PARIS – Under pressure from the government, the French Senate voted Friday to raise the retirement age to 62 from 60, a victory for President Nicolas Sarkozy after days of street rage, acrimonious debate and strikes that dried up the supply of gasoline across the country.
The vote all but sealed passage of the highly unpopular measure, but it was unlikely to end the increasingly radicalized protests. The coming days promised more work stoppages and demonstrations by those who feel changing the retirement age threatens a French birthright.
Sarkozy made overhauling the money-losing pension system a centerpiece of his project to modernize France. Undaunted by weeks of strikes, he ordered measures to unblock fuel depots and refineries to get gas flowing again to desperate motorists.
“History (will remember) who spoke the truth,” Sarkozy declared during a visit Friday to a factory in central France. “What do you expect of a president? That he tells the truth and does what must be done.”
With about a quarter of gas stations on empty – down from a third earlier in the week – motorists have been forced to reinvent their lives, particularly at the start of a school vacation period today.
Hours before Friday’s vote, riot police forced the reopening of a strategic refinery to help halt crippling fuel shortages.
The impact on the crucial energy sector was an ominous specter for whole sectors of the economy. Employment Minister Laurent Wauquiez said this week that 1,500 jobs have been lost daily since the strikes began in earnest on Oct. 12.
Friday’s vote came after some 140 hours of debate, with senators casting ballots by hand into a large green urn, approving the bill 177-153. The measure is expected to win final approval by both houses of parliament next week.

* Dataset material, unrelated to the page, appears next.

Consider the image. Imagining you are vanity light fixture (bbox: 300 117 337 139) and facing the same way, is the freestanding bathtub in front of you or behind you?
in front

Sarkozy’s conservative government cut short the debate via a constitutional article that accelerates the process – and gives the government final word on which of more than 1,000 amendments will get into the bill. He accused strikers of holding the French and their economy “hostage.”
Speaking before the Senate vote, Labor Minister Eric Woerth said the day will come when opponents of the change “will be grateful to the president, to the government and the parliamentary majority for having had the courage to fully assume their responsibilities.”
Leftist critics called the move a denial of democracy by an increasingly confrontational president.
“No, you haven’t finished with retirement. You haven’t finished with the French,” said Socialist Sen. Jean-Pierre Bel, alluding to an apparently unflagging determination by unions, now joined by students, to keep protests alive – even through the upcoming week of school holidays.
Students planned to block schools Tuesday, and unions scheduled strikes and protests for Thursday and again Nov. 6.
Sarkozy says overhauling the pension system is vital to ensuring benefits for future generations. Many European governments are making similar choices as populations live longer and government debts soar.